Every now and then I analyze a nonfiction article that impressed me, zeroing in on why it works by focusing on several of the Fundamental Elements of a Good Story. This week’s story is one I edited on Medium (the “friend link” bypasses the paywall). I encourage you to go read the story, consciously evaluate it yourself, then come back and see what you think of my take.
Headline: The Surge in Transgender Individuals Generates Huge Pushback
Subtitle: Much remains unknown, but substantial medical science shows that affirmative transgender care helps.
Lede: In 2000, substantially less than 1% of the US population identified as transgender. Any attention paid to these individuals was sporadic and rare. They were viewed as exotic and deviant.
Author: John Kruse MD, PhD
As a reader and an editor, here’s what I like about this story:
Standout Factors: Clear language, precise definitions, expert knowledge and vigorous candor.
The Story Idea: This is one of those topics that’s on a lot of minds but rarely gets such thoughtful consideration. The entire premise rests on an obvious fact—”one can’t escape hearing about transgender and nonbinary people”—that is bound to resonate regardless of individual reader perspectives, in a way that invites everyone to come and learn something.
Headline: You can read it two ways, and given the polarization of the subject matter, that’s a win-win in terms of attracting reader attention.
Subtitle: Now we get a hint of the story’s direction, including a specific bit. It suggests to readers: This isn’t just some rant. It’s a serious story backed by science.

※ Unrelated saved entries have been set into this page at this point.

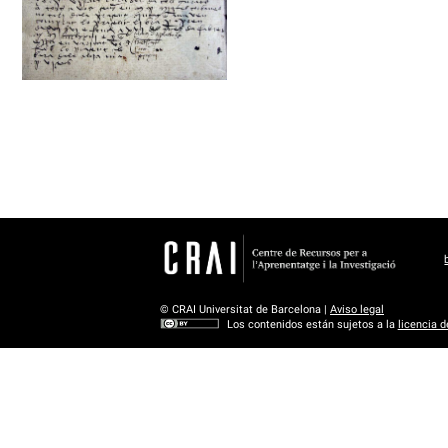
© CRAI Universitat de Barcelona |
Aviso legal
Los contenidos están sujetos a la
licencia 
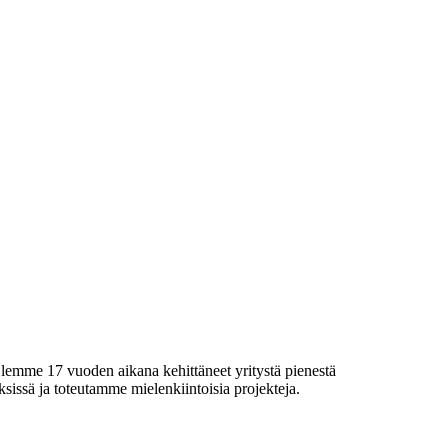
lemme 17 vuoden aikana kehittäneet yritystä pienestä
sissä ja toteutamme mielenkiintoisia projekteja.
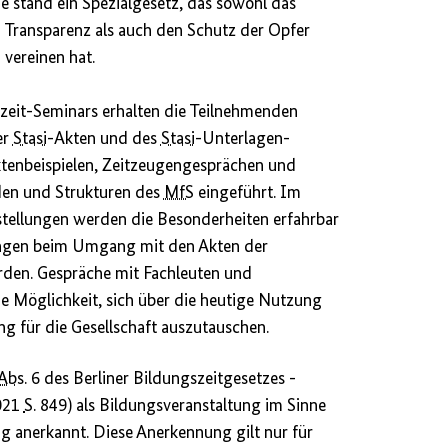
 stand ein Spezialgesetz, das sowohl das
 Transparenz als auch den Schutz der Opfer
vereinen hat.
eit-Seminars erhalten die Teilnehmenden
er
Stasi
-Akten und des
Stasi
-Unterlagen-
Aktenbeispielen, Zeitzeugengesprächen und
den und Strukturen des
MfS
eingeführt. Im
tellungen werden die Besonderheiten erfahrbar
ngen beim Umgang mit den Akten der
rden. Gespräche mit Fachleuten und
e Möglichkeit, sich über die heutige Nutzung
g für die Gesellschaft auszutauschen.
Abs.
6 des Berliner Bildungszeitgesetzes -
2021
S
. 849) als Bildungsveranstaltung im Sinne
ng anerkannt. Diese Anerkennung gilt nur für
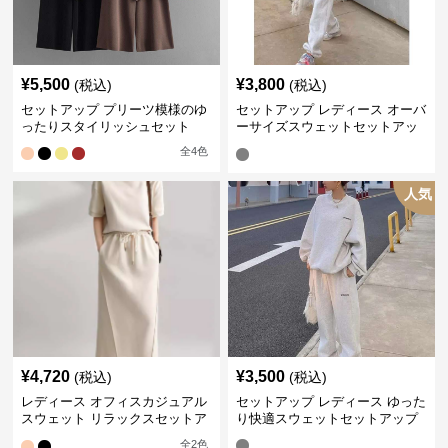
¥
5,500
¥
3,800
(税込)
(税込)
セットアップ プリーツ模様のゆ
セットアップ レディース オーバ
ったりスタイリッシュセット
ーサイズスウェットセットアッ
プ
全
4
色
人気
¥
4,720
¥
3,500
(税込)
(税込)
レディース オフィスカジュアル
セットアップ レディース ゆった
スウェット リラックスセットア
り快適スウェットセットアップ
ップ
全
2
色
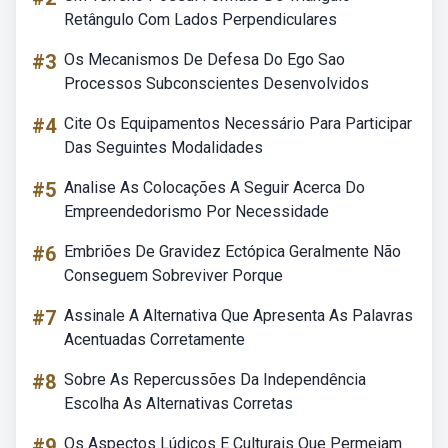
Retângulo Com Lados Perpendiculares
#3
Os Mecanismos De Defesa Do Ego Sao
Processos Subconscientes Desenvolvidos
#4
Cite Os Equipamentos Necessário Para Participar
Das Seguintes Modalidades
#5
Analise As Colocações A Seguir Acerca Do
Empreendedorismo Por Necessidade
#6
Embriões De Gravidez Ectópica Geralmente Não
Conseguem Sobreviver Porque
#7
Assinale A Alternativa Que Apresenta As Palavras
Acentuadas Corretamente
#8
Sobre As Repercussões Da Independência
Escolha As Alternativas Corretas
#9
Os Aspectos Lúdicos E Culturais Que Permeiam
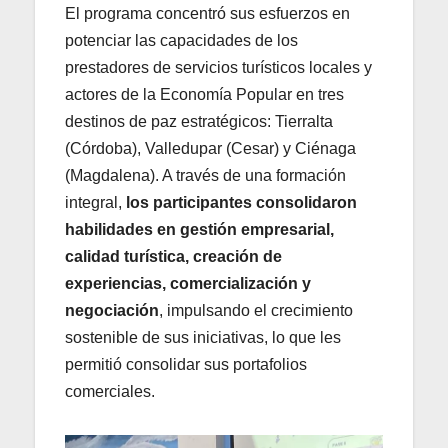
El programa concentró sus esfuerzos en
potenciar las capacidades de los
prestadores de servicios turísticos locales y
actores de la Economía Popular en tres
destinos de paz estratégicos: Tierralta
(Córdoba), Valledupar (Cesar) y Ciénaga
(Magdalena). A través de una formación
integral,
los participantes consolidaron
habilidades en gestión empresarial,
calidad turística, creación de
experiencias, comercialización y
negociación
, impulsando el crecimiento
sostenible de sus iniciativas, lo que les
permitió consolidar sus portafolios
comerciales.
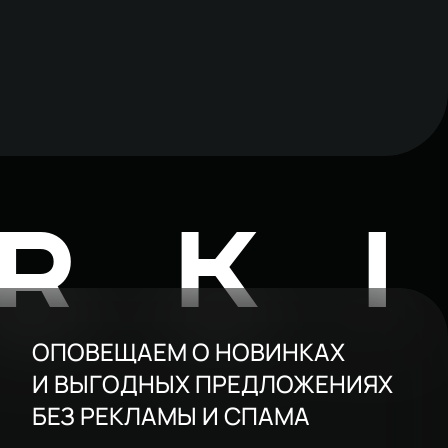
RK
ОПОВЕЩАЕМ О НОВИНКАХ
И ВЫГОДНЫХ ПРЕДЛОЖЕНИЯХ
БЕЗ РЕКЛАМЫ И СПАМА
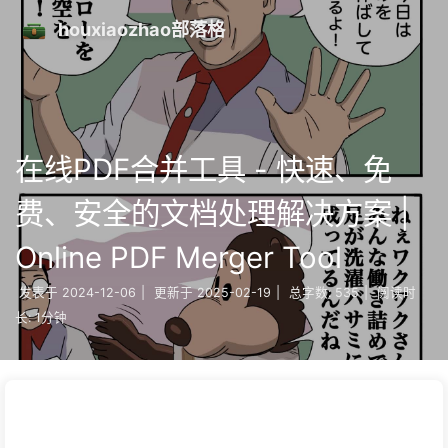
houxiaozhao部落格
在线PDF合并工具 - 快速、免
费、安全的文档处理解决方案 |
Online PDF Merger Tool
发表于
2024-12-06
|
更新于
2025-02-19
|
总字数:
535
|
阅读时
长:
1分钟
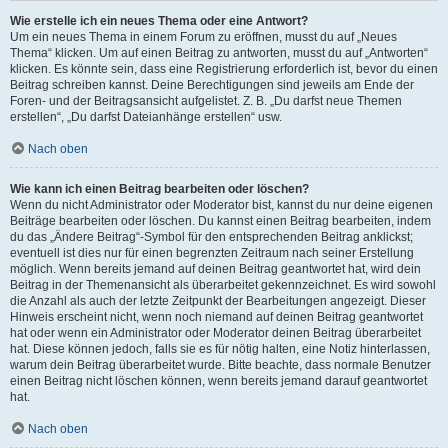
Wie erstelle ich ein neues Thema oder eine Antwort?
Um ein neues Thema in einem Forum zu eröffnen, musst du auf „Neues
Thema“ klicken. Um auf einen Beitrag zu antworten, musst du auf „Antworten“
klicken. Es könnte sein, dass eine Registrierung erforderlich ist, bevor du einen
Beitrag schreiben kannst. Deine Berechtigungen sind jeweils am Ende der
Foren- und der Beitragsansicht aufgelistet. Z. B. „Du darfst neue Themen
erstellen“, „Du darfst Dateianhänge erstellen“ usw.
Nach oben
Wie kann ich einen Beitrag bearbeiten oder löschen?
Wenn du nicht Administrator oder Moderator bist, kannst du nur deine eigenen
Beiträge bearbeiten oder löschen. Du kannst einen Beitrag bearbeiten, indem
du das „Ändere Beitrag“-Symbol für den entsprechenden Beitrag anklickst;
eventuell ist dies nur für einen begrenzten Zeitraum nach seiner Erstellung
möglich. Wenn bereits jemand auf deinen Beitrag geantwortet hat, wird dein
Beitrag in der Themenansicht als überarbeitet gekennzeichnet. Es wird sowohl
die Anzahl als auch der letzte Zeitpunkt der Bearbeitungen angezeigt. Dieser
Hinweis erscheint nicht, wenn noch niemand auf deinen Beitrag geantwortet
hat oder wenn ein Administrator oder Moderator deinen Beitrag überarbeitet
hat. Diese können jedoch, falls sie es für nötig halten, eine Notiz hinterlassen,
warum dein Beitrag überarbeitet wurde. Bitte beachte, dass normale Benutzer
einen Beitrag nicht löschen können, wenn bereits jemand darauf geantwortet
hat.
Nach oben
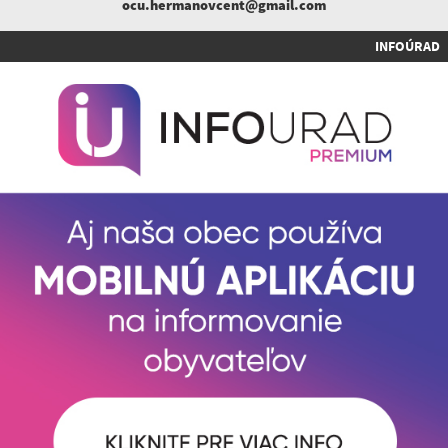
ocu.hermanovcent@gmail.com
INFOÚRAD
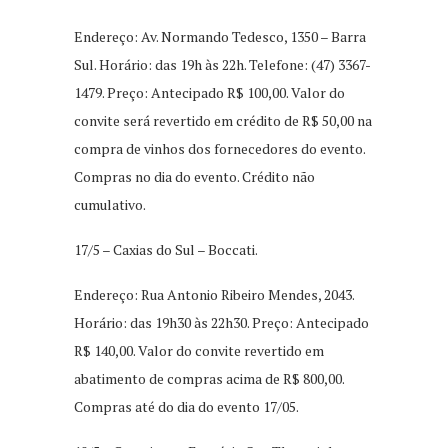
Endereço: Av. Normando Tedesco, 1350 – Barra
Sul. Horário: das 19h às 22h. Telefone: (47) 3367-
1479. Preço: Antecipado R$ 100,00. Valor do
convite será revertido em crédito de R$ 50,00 na
compra de vinhos dos fornecedores do evento.
Compras no dia do evento. Crédito não
cumulativo.
17/5 – Caxias do Sul – Boccati.
Endereço: Rua Antonio Ribeiro Mendes, 2043.
Horário: das 19h30 às 22h30. Preço: Antecipado
R$ 140,00. Valor do convite revertido em
abatimento de compras acima de R$ 800,00.
Compras até do dia do evento 17/05.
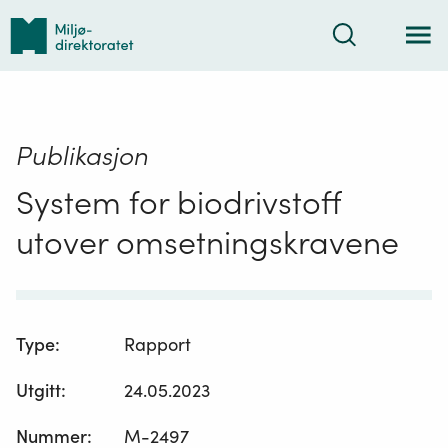
Tilbake
Søk
til
forsiden
Publikasjon
System for biodrivstoff
utover omsetningskravene
Type
:
Rapport
Utgitt
:
24.05.2023
Nummer
:
M-2497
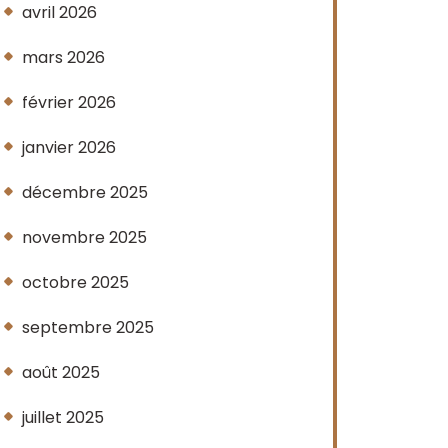
avril 2026
mars 2026
février 2026
janvier 2026
décembre 2025
novembre 2025
octobre 2025
septembre 2025
août 2025
juillet 2025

Lede: The first sentence of this story isn’t a classic who what when where how why lede, and that’s absolutely fine. The effect—offering you one simple historical datapoint to ponder—plays off the headline perfectly and sets the stage for this story being one of serious scope. I want to know: What has happened since? And I bet many readers are making guesses in their minds.
Nutgraph: Normally I prize single-paragraph nutgraphs, and often one sentence is sufficient. But the elements of this story are wide-ranging and complex, and there is not a single, clear nutgraph that encapsulates the entire meaning and direction of the story. Instead, graphs 2 through 6 serve this role, and they do it compellingly. Each builds upon the previous, and the entire top section serves as an excellent, enticing summary of what’s to come in this longish article. Oh, and we get a partial answer to our question: What has happened since?
Outline: I love how the 2nd section (subhead “Terms have limits”) diverges to define terms that are wildly misunderstood by many, fuzzy to most. It says to the reader: OK, that was heavy; now here’s some background info we need to be clear on before we proceed, and I will hold your hand. Then the next section takes us back to 2000 to expand on the promise of the headline and the datapoint in the story’s first sentence, reminding us of the arc of this story. Subsequent sections chunk things out really well — each section focuses on a certain aspect of the overall tale. We don’t jump around, and we don’t find concepts repeated. A great outline like this one both reflects and facilitates flow.
Bottom line: The writer’s deep, rich professional knowledge of the topic, as a practicing psychiatrist, informs every aspect of the story but without making it sound pedantic or preachy. The challenge of writing about any controversial topics is to not just preach to the choir but engage a broader spectrum of readers and get them thinking. From the headline to the final word (literally, “us”) this story delivers important information on a tricky subject in a thoughtful manner.